Matthew Frank, speaking for the prosecution, said both the judge and defense counsel were clear about the uphill nature of the request to read Hall’s hearsay into the record and that it was ultimately an easy call for the court.
“I think the court clearly sees, sort of, the conflict that counsel has presented here in saying that there are issues that Mr. Hall can testify about, legitimately despite a Fifth Amendment claim, and yet those same statements are not what establish the trustworthiness that a statement against interest requires,” the Minnesota Attorney General’s Office veteran said. “In other words, counsel is saying, ‘Mr. Hall made statements against his interest,’ but those are not the statements he’s trying to have Mr. Hall testify about.”
The rules of evidence vary from state to state and federally. And the application of hearsay exceptions is famously known to be one of the more dizzying and elusive legal concepts–even to seasoned practitioners. But in this case, the court was relatively lucid and to the point about why the exceptions did not apply.
“The statement seems to be Mr. Hall describing what does not incriminate him,” Cahill explained. “He’s willing to do that, but when it comes to anything he might have done, he denies engaging in any activity like dealing. There are some sporadic references to dealing on the street but there’s nothing specific as to time, date, location, persons involved [so] that the person would be subjecting themselves, clearly, to criminal liability. Accordingly, it does not fall under 804(b)(3).”

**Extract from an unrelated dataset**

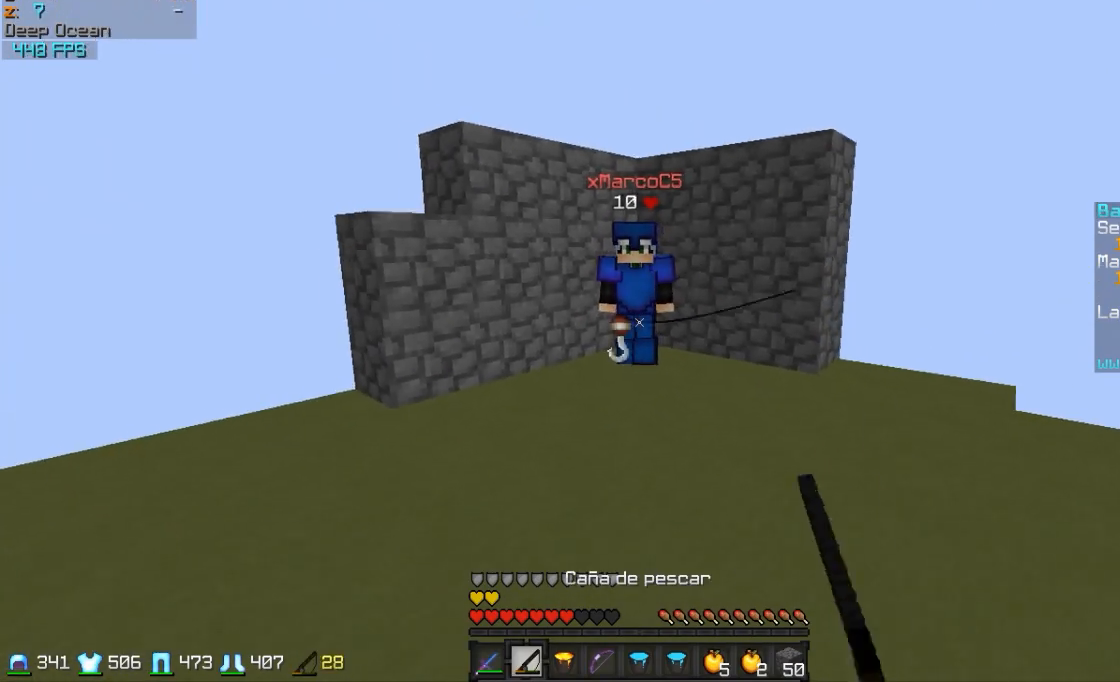
{"keys": ["w"], "mouse": [], "events": [[33, "d", "up"], [83, "a", "down"], [133, "mouse_right", "down"], [183, "s", "up"], [233, "mouse_right", "up"], [283, "a", "up"], [283, "w", "down"], [333, "mouse_right", "down"], [383, "mouse_right", "up"]]}
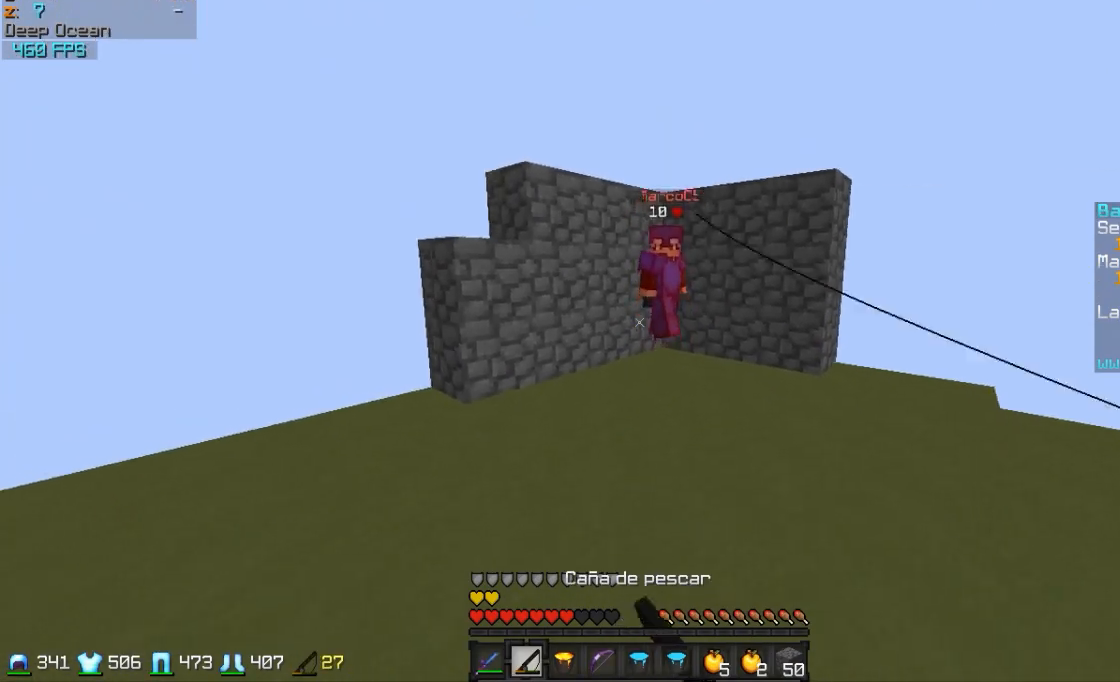
{"keys": ["a", "s"], "mouse": [], "events": [[133, "d", "down"], [183, "mouse_right", "down"], [183, "w", "up"], [283, "mouse_right", "up"], [333, "mouse_right", "down"], [333, "s", "down"], [383, "d", "up"], [433, "mouse_right", "up"], [483, "a", "down"]]}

In other words, the court is of the opinion that Hall’s statements to police didn’t actually incriminate him.
The judge then described another hearsay exception that might have allowed Hall’s statements into the record.
“Under 807, ‘[a] statement not specifically covered by Rule 803 or 804 may be admitted but it must must have equivalent circumstantial guarantees of trustworthiness.'” Cahill said, reading directly from the state rule on the “Residual Exception” to hearsay.
“I see nothing internally within the question and answer statement–that Mr. Hall’s statements had any guarantee of trustworthiness and accordingly it is not admissible under the rule for that reason,” the judge explained.
In rejecting the defense’s motion under the second rule, Cahill was saying that Hall’s statements can’t even be trusted, so there’s no point in reading them in full court.